Power of test is another side of our confidence in the estimate of probability of success. Here is short introduction to the power of test: http://en.wikipedia.org/wiki/Statistical_power. In our case we are interested in the cut off number of trials we need to provide 80% confidence. To do this we use binom.power function.

ntrials=1:30
power=binom.power(p.alt=0.5,n=ntrials,p=0.99)
plot(ntrials,power,type="l",main="Power of binomial test",xlab="number of trials")
grid()

binom.power(p.alt=0.5,n=c(24,25),p=0.99)
## [1] 0.7854478 0.8615198

So to be 80% confident that we can see the difference between 0.99 (H0) and 0.5 (H1) values of probability we need at least 25 trials or even more. 24 trials are not enough to be confident at 80%. It’s very important moment for making decision about experiment.

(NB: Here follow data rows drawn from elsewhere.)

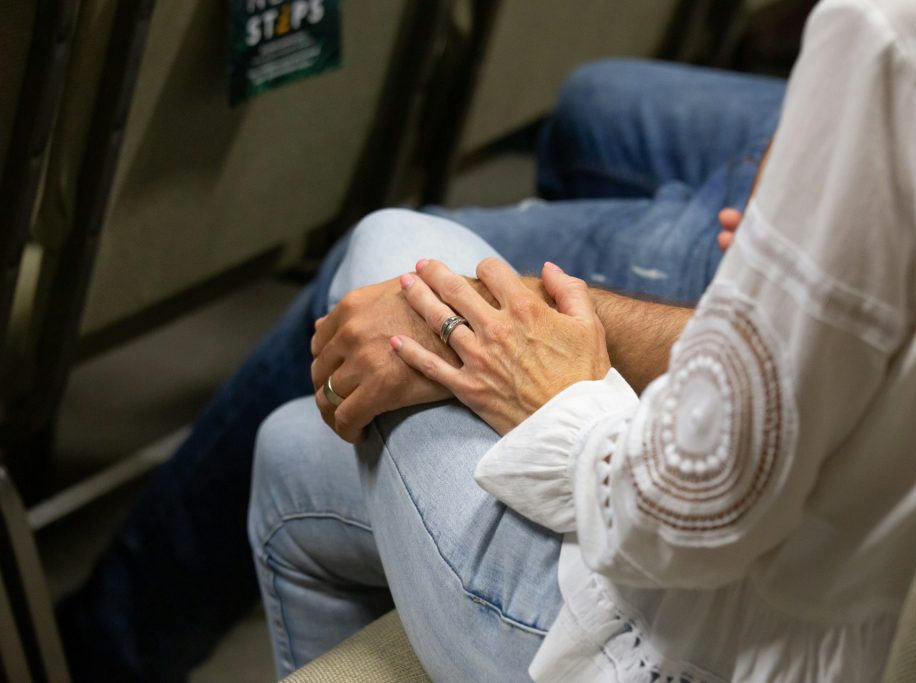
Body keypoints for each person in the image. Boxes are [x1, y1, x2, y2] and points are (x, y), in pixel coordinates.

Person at [248, 0, 916, 681]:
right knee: (290, 450)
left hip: (726, 644)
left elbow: (688, 516)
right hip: (871, 570)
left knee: (393, 253)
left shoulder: (896, 41)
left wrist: (562, 393)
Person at [57, 57, 785, 682]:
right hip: (720, 501)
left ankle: (96, 650)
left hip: (666, 626)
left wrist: (554, 372)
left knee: (387, 261)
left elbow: (767, 402)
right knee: (288, 447)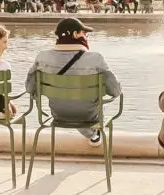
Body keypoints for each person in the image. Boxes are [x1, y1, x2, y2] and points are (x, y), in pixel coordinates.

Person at [25, 17, 121, 146]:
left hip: (58, 114)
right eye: (84, 33)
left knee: (70, 101)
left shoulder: (42, 57)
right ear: (75, 34)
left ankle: (92, 134)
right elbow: (115, 91)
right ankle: (93, 133)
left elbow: (29, 88)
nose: (86, 37)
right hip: (89, 117)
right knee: (91, 103)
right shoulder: (95, 58)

For example, if someone after 19 trials has got only 11 in success and keeps beleiving in H0|P=0.99 he deceives not only himself - he is fooling everyone with his experiment.

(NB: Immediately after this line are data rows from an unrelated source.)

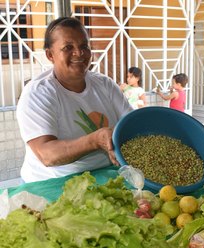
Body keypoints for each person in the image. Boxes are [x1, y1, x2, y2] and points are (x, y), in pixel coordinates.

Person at [16, 17, 133, 183]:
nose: (79, 53)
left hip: (105, 174)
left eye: (84, 46)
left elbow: (132, 124)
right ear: (50, 55)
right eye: (68, 47)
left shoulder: (104, 84)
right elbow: (47, 155)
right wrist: (95, 140)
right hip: (53, 182)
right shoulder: (38, 94)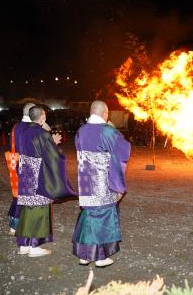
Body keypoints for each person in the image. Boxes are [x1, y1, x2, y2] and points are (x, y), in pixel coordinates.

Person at [72, 100, 131, 267]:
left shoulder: (81, 130)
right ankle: (99, 257)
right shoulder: (108, 132)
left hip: (85, 177)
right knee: (103, 214)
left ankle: (84, 255)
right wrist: (113, 129)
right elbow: (123, 150)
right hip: (103, 180)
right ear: (105, 114)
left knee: (89, 213)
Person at [15, 106, 76, 257]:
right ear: (42, 117)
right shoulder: (41, 133)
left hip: (25, 172)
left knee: (27, 207)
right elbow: (52, 156)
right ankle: (35, 246)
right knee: (39, 207)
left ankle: (24, 244)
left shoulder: (23, 131)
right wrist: (53, 142)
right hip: (38, 173)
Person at [7, 102, 36, 235]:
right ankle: (17, 224)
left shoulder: (16, 126)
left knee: (18, 194)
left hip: (15, 162)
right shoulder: (30, 127)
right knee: (25, 196)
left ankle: (13, 223)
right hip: (27, 164)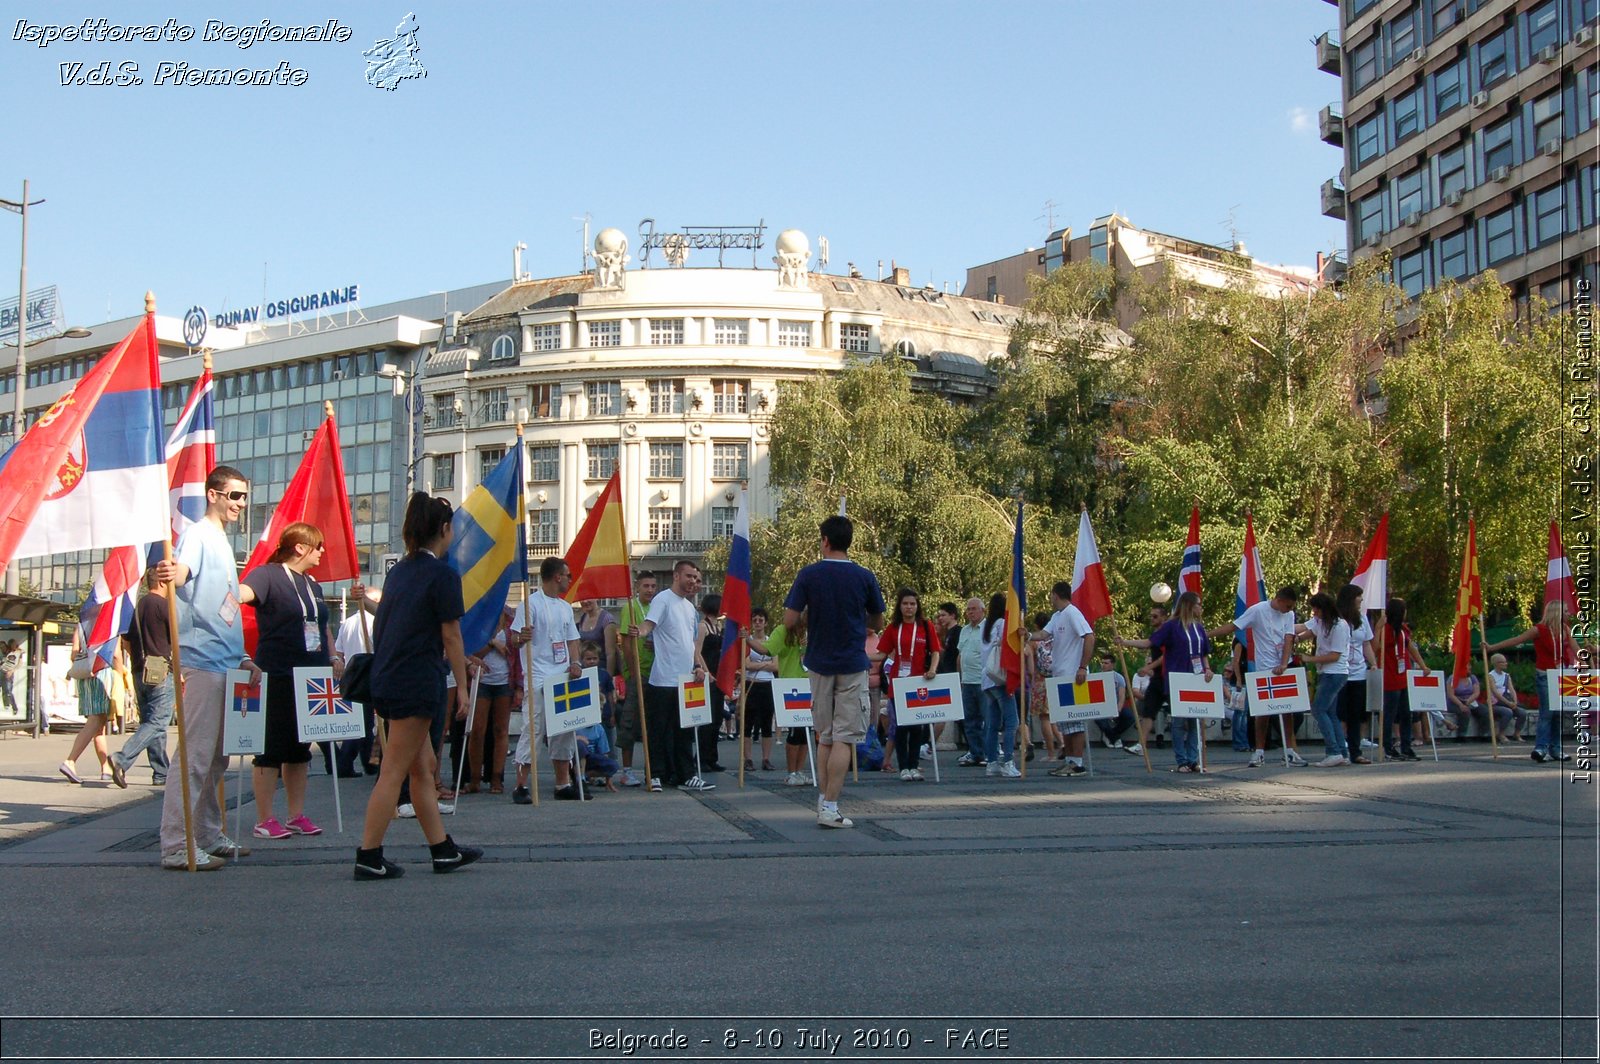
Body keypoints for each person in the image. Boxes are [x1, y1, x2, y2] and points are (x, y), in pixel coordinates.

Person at [354, 492, 480, 880]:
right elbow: (452, 634)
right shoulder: (441, 573)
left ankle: (442, 849)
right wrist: (461, 685)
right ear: (443, 530)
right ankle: (368, 854)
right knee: (394, 770)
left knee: (422, 767)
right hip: (415, 679)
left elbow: (384, 626)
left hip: (390, 676)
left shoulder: (399, 571)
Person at [150, 465, 260, 870]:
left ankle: (207, 834)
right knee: (195, 757)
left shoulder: (221, 542)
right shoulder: (197, 534)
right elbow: (180, 572)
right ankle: (176, 844)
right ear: (212, 495)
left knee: (216, 759)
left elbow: (224, 610)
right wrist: (170, 572)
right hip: (203, 662)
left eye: (244, 497)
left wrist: (244, 656)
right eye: (233, 496)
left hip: (225, 661)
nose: (240, 504)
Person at [783, 515, 885, 828]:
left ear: (825, 540)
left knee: (825, 736)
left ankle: (823, 801)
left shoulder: (809, 574)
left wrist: (812, 618)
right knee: (845, 737)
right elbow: (878, 621)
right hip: (853, 663)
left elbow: (789, 620)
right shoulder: (864, 576)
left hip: (818, 662)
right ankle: (830, 804)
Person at [241, 522, 334, 839]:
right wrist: (224, 584)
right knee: (270, 747)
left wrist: (333, 658)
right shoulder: (267, 575)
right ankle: (264, 818)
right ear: (300, 547)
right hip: (277, 674)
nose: (322, 552)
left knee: (300, 749)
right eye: (318, 546)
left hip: (311, 675)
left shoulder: (313, 585)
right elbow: (243, 594)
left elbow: (323, 628)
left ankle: (296, 814)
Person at [632, 559, 714, 792]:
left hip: (686, 679)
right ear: (676, 576)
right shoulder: (663, 599)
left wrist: (698, 666)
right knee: (658, 729)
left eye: (696, 578)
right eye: (689, 576)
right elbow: (650, 624)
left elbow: (690, 645)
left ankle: (685, 774)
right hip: (663, 679)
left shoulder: (689, 608)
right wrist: (640, 631)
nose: (693, 582)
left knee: (685, 730)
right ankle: (655, 774)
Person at [511, 557, 586, 801]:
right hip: (537, 674)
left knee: (564, 728)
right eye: (568, 576)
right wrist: (521, 637)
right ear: (557, 577)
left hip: (561, 674)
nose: (569, 580)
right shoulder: (530, 604)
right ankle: (521, 785)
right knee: (533, 727)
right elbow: (513, 638)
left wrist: (575, 663)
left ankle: (562, 784)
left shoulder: (565, 607)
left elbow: (572, 639)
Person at [1208, 586, 1306, 768]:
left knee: (1288, 710)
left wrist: (1284, 664)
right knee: (1263, 712)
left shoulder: (1289, 615)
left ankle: (1290, 751)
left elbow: (1288, 639)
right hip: (1264, 668)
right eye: (1288, 606)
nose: (1289, 610)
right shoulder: (1258, 610)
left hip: (1283, 667)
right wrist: (1207, 634)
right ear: (1280, 600)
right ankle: (1258, 751)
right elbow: (1234, 626)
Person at [1486, 600, 1579, 763]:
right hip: (1545, 675)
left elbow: (1576, 648)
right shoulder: (1539, 629)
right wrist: (1492, 647)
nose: (1568, 614)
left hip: (1562, 676)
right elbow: (1517, 640)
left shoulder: (1565, 630)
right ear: (1556, 612)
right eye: (1565, 611)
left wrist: (1586, 660)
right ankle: (1541, 748)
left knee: (1558, 713)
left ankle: (1556, 748)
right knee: (1547, 712)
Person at [108, 570, 174, 788]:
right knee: (158, 721)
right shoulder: (165, 606)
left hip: (139, 668)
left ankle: (160, 772)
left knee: (151, 723)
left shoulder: (136, 608)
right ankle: (121, 758)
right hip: (162, 668)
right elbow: (177, 639)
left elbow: (125, 642)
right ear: (164, 582)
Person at [1137, 591, 1214, 772]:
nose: (1200, 608)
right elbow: (1150, 642)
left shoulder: (1199, 628)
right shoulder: (1172, 626)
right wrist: (1125, 642)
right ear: (1189, 605)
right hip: (1178, 678)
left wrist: (1208, 669)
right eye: (1198, 605)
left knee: (1195, 720)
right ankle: (1182, 760)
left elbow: (1203, 653)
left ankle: (1193, 758)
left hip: (1195, 677)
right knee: (1179, 721)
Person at [872, 588, 941, 782]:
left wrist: (933, 670)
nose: (909, 607)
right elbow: (881, 653)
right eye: (905, 604)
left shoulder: (925, 626)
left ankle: (913, 765)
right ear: (899, 606)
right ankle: (904, 767)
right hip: (899, 683)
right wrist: (858, 656)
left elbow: (935, 651)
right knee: (901, 727)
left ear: (917, 606)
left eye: (912, 604)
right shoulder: (894, 627)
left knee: (917, 727)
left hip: (919, 682)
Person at [1036, 581, 1094, 778]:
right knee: (1065, 723)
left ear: (1055, 595)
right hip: (1059, 676)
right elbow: (1043, 633)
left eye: (1051, 595)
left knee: (1074, 722)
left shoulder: (1072, 612)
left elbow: (1089, 636)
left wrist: (1082, 667)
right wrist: (1025, 635)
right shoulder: (1057, 616)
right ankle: (1070, 760)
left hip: (1072, 675)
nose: (1050, 598)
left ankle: (1077, 763)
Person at [462, 606, 516, 794]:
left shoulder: (511, 618)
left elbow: (514, 652)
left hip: (504, 681)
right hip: (481, 680)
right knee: (477, 730)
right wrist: (492, 641)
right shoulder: (479, 616)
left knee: (501, 730)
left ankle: (496, 778)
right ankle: (475, 778)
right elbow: (471, 652)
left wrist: (519, 685)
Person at [754, 608, 811, 786]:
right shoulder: (782, 631)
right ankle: (791, 772)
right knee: (795, 731)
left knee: (806, 732)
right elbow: (766, 649)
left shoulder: (814, 630)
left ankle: (800, 771)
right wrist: (746, 639)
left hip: (811, 683)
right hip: (792, 685)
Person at [612, 572, 658, 788]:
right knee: (629, 723)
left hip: (657, 673)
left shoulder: (657, 608)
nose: (650, 590)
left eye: (653, 586)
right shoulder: (629, 608)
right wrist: (633, 673)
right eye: (646, 586)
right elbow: (627, 643)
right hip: (637, 675)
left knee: (652, 724)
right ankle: (627, 771)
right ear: (637, 587)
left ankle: (653, 770)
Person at [1296, 591, 1351, 768]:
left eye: (1317, 610)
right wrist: (1293, 639)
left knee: (1318, 709)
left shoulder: (1339, 626)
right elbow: (1307, 633)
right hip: (1326, 672)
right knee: (1330, 712)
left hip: (1335, 672)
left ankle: (1333, 751)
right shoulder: (1321, 623)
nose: (1315, 614)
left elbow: (1334, 655)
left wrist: (1309, 659)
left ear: (1325, 609)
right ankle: (1342, 752)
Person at [331, 588, 381, 777]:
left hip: (354, 674)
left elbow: (339, 651)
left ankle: (366, 762)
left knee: (362, 721)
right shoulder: (375, 620)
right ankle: (354, 762)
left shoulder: (348, 622)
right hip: (369, 672)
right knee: (367, 723)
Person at [59, 631, 117, 784]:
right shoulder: (108, 622)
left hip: (84, 674)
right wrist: (121, 674)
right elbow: (115, 654)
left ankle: (105, 768)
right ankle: (70, 761)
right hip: (101, 673)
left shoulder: (81, 625)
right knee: (96, 720)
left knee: (98, 726)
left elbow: (74, 653)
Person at [1378, 596, 1430, 761]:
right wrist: (1378, 628)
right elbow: (1375, 647)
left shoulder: (1403, 630)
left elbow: (1410, 647)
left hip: (1403, 676)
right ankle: (1387, 746)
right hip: (1390, 676)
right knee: (1390, 714)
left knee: (1407, 713)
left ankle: (1406, 746)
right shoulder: (1385, 629)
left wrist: (1423, 665)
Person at [977, 593, 1022, 778]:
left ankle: (992, 761)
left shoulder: (984, 626)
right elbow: (1010, 645)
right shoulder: (1003, 624)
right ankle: (1008, 760)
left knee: (992, 723)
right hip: (1001, 678)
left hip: (987, 678)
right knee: (1012, 722)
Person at [1334, 584, 1376, 765]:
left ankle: (1355, 752)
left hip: (1358, 673)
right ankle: (1338, 750)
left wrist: (1373, 663)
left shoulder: (1363, 618)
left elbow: (1366, 643)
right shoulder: (1335, 618)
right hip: (1339, 671)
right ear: (1350, 598)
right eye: (1359, 596)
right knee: (1339, 713)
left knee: (1356, 715)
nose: (1361, 600)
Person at [742, 608, 778, 772]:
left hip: (768, 685)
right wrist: (765, 665)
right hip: (751, 684)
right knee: (747, 723)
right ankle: (748, 759)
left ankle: (766, 759)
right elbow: (746, 664)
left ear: (766, 623)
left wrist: (759, 665)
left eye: (760, 620)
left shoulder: (771, 641)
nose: (757, 623)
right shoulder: (747, 642)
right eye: (755, 620)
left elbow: (776, 666)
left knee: (766, 723)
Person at [953, 598, 987, 767]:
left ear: (983, 611)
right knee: (970, 720)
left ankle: (989, 752)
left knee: (987, 719)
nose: (971, 612)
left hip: (984, 681)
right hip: (967, 681)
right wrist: (960, 678)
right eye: (968, 609)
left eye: (974, 609)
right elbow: (960, 655)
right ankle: (975, 752)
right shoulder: (965, 630)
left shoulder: (989, 629)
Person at [695, 594, 728, 768]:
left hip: (719, 676)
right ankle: (701, 758)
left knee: (716, 719)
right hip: (708, 676)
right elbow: (697, 651)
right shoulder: (703, 626)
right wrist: (707, 672)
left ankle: (711, 757)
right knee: (707, 720)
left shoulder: (718, 626)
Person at [1487, 654, 1523, 741]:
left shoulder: (1506, 675)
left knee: (1522, 713)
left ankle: (1517, 733)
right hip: (1495, 703)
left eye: (1505, 661)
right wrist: (1508, 703)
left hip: (1508, 701)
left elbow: (1512, 689)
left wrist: (1514, 701)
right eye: (1502, 662)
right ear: (1496, 663)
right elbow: (1495, 692)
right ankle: (1501, 734)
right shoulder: (1490, 675)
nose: (1505, 663)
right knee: (1507, 712)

binom.power(p.alt=11/19,n=19,p=0.99)
##      alpha 
## 0.08104226

Because in case of this example we got 8% confidence in the estimate of probability of success as 0.99 i.e. 92% chance to make error (error type 2) while accepting H0|P=0.99.

Bayesian statistics

There is another way to consider this problem - Bayesian statistics (http://en.wikipedia.org/wiki/Bayesian_statistics). We can use binom.bayes and binom.bayes.densityplot functions for this purpose.

binom.bayes(x = 10,n = 11)
##   method  x  n shape1 shape2  mean     lower     upper        sig
## 1  bayes 10 11   10.5    1.5 0.875 0.6947615 0.9996966 0.04999999
bs=binom.bayes(x = 10,n = 11)
binom.bayes.densityplot(bs,npoints = 500,alpha = 0.5)

Densityplot

We can use binom.bayes.densityplot to see the difference in our estimate of probability of success after 29 trials before we made a decision for additional trials.

binom.bayes(x = 23,n = 29)
##   method  x  n shape1 shape2      mean     lower     upper        sig
## 1  bayes 23 29   23.5    6.5 0.7833333 0.6369896 0.9189328 0.05000001
bs=binom.bayes(x = 23,n = 29)
binom.bayes.densityplot(bs,npoints = 500,alpha = 0.5)

Conclusions

I hope this example of binomial test with R was useful no matter what data we used. Please, dont’t deceive youself about Aegis capability: the current SM-3 Block I is considered too slow to intercept a strategic ballistic missile. The game is not over!